Authorspeak - Arthi Anand Navaneeth ( Interview with author Arthi Anand Navaneeth )
Arthi Anand Navaneeth is a mother of two, wife to one, a professional with a fragrance MNC and an author. Have you seen this? and Ranganna are her picture books published by Tulika. She also is the creator of Mister Muthu for Chandamama, a children’s book reviewer at Saffron Tree and a weekend storyteller.
She has conducted various events in bookstores, NGOs, schools, libraries and other events and establishments such as Kitschdii, Timri, Hamleys, Hundred Hands, Sunday Soul Santhe, Bookalore, Neralu and Cubs of Cubbon to name a few. She also volunteers through Samilksha for the Kidwai Cancer Kids unit and Anand Vidyalaya for Ejjipura slum kids.
The Rabbit Hole in conversation with Arthi Anand Navaneeth
- Tell us a little about yourself and your background?
I am a mother of two, wife to one, working the corporate life with a fragrance MNC and living it up with travel,home decor,books and stories.
- How did Arts Tales and writing come up?
All of us are storytellers and as a parent, that role acquires prominence. I was a mommy blogger and one of my stories got spotted and Mister Muthu went on to become a monthly serial story with Chandamama.

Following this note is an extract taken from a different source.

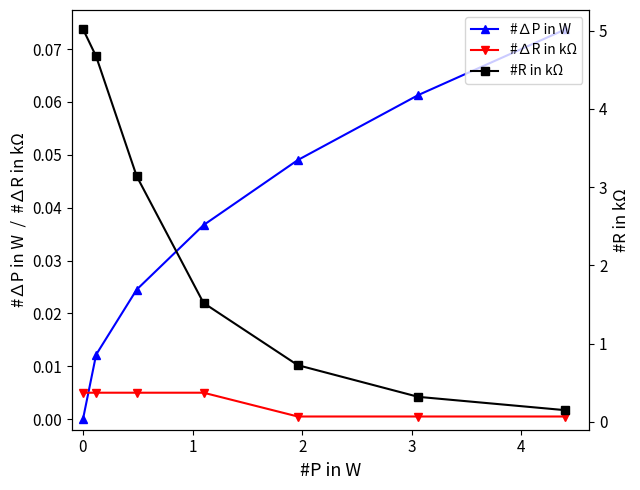

What is the sum of all #R in kΩ values?

15.5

Then Tulika published my first book Have you seen this? During the launch events, I realised I loved kids and storytelling. Ranganna followed soon and‘Arts Tales with Arthi Anand’ took off and there was no looking back.
- Your first book was "Have you seen this?" What inspired you to start writing and how did the first book happen?
HYST was a conversation between my then six year old daughter and me. We were coming up with a topsy turvy world and had great fun teasing our brains to outwit each other. Our conversation, once edited by the Tulika team and quirkily illustrated by Roomani , turned into HYST.
- What inspired Ranganna? How did you come up with the character and the the idea of an elephant wearing nail polish?
On our trip to Kumbakonam, my little one, then three, was petrified by the temple elephants. I am an elephant lover and wanted her to see them as affectionate and approachable. So I wove in the mostly forbidden but much coveted nail polish along with the universal love of rainbows and colours-into this cute elephant Ranganna. Kavita Singh Kale made him come alive with her art.
- What do you feel about the reading habit in children today? Do you feel that technology and after school classes affect our children's reading - what do you say about it?
I think children who want to read always do. They may now read it on non traditional formats such as kindle or the computer. Technology can be viewed as an enabler not an enemy. Classes encourage reading too- my child had research projects in art and in music. Depends also on the access to books which is better than it ever was- with well curated book stores and libraries such as yours.
- I am sure, being an author and a story teller, you emphasize on reading. What kind of books do you read to your kids? What role does reading play in your life and home? What kind of books do you suggest children read and why?
Saffron Tree and Playing by the book are two great book resources for children. Parents should choose a genre that their child likes- dinosaurs/ wildlife/ friendship/ vehicles…..My parents, husband and older daughter are voracious readers. I seem to make time only for children’s books since Arts Tales was born! I keep reading to lot to my younger one - anything that she fancies or that I think she will like. She enjoys narrated stories more than being read to.
- What thought/message would you want to share with others on the effect of stories and reading on children.
Stories are memorable. Concepts come alive and values can be subtly imparted. Beyond the learning possibilities, stories are fun and for everyone and can be shared anytime and anywhere. The most sustainable form of entertainment don’t you think?